Set task a :: In the Dryad Grove passage, what name does the dryad give?

Passage shown ::
++++++
Part 33: Dryad Grove, Storm Port and the Fiery Lair
Update 028 The Dryad Grove, Storm Port and the Fiery Pit... I don't know.
Do it! Do it!
We don't even know what she's thinking!
Yes we do.
To investigate the Trogs or no.
You know, I thought they were kinda extinct. Why is there a colony here in Valorim?
Good point! Let's head back south and avoid resolving someone elses problems!
* * *
Curious, there is something to the east of here...
Amazing! You've discovered trees!
Oh, this is bad.
But it's pretty!
Oh dear.
Hello?
You meet a dryad, a beautiful, feminine creature of the woods with greenish hair and skin. She isn't as peaceful and carefree as you've heard these creatures are, however. She is distraught and has been crying.
Um, hello?
I am Esselarea, she says in a voice choked with grief.
What happened?
I am trying to regain my grove! Fresh tears begin to run down her face.
Regain it from what?
She stamps her foot in fury. A fierce Ogre snuck in and scared me out! A dryad's grove is her life. I'm trying to figure out how to remove it.
++++++
Saved data entries
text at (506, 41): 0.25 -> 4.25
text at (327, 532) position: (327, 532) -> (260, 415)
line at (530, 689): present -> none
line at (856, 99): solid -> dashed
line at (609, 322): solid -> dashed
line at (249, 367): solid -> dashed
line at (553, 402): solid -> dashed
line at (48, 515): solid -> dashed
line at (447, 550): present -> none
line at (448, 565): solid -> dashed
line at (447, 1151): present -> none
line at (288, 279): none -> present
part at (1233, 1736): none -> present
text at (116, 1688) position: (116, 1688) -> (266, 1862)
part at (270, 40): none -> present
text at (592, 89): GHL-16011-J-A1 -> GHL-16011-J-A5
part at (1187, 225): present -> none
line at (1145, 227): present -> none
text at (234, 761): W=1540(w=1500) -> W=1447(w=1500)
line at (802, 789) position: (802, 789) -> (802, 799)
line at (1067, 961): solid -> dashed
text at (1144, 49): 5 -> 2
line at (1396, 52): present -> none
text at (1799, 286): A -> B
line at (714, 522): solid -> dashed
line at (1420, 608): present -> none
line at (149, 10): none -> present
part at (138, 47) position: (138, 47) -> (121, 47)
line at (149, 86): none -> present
++++++
Set task b :: Retype everything in the listing from its first line down to the line containing "line at (48, 515): solid -> dashed", keeping each line unchanged.

Worked answer a :: Esselarea

Worked answer b ::
text at (506, 41): 0.25 -> 4.25
text at (327, 532) position: (327, 532) -> (260, 415)
line at (530, 689): present -> none
line at (856, 99): solid -> dashed
line at (609, 322): solid -> dashed
line at (249, 367): solid -> dashed
line at (553, 402): solid -> dashed
line at (48, 515): solid -> dashed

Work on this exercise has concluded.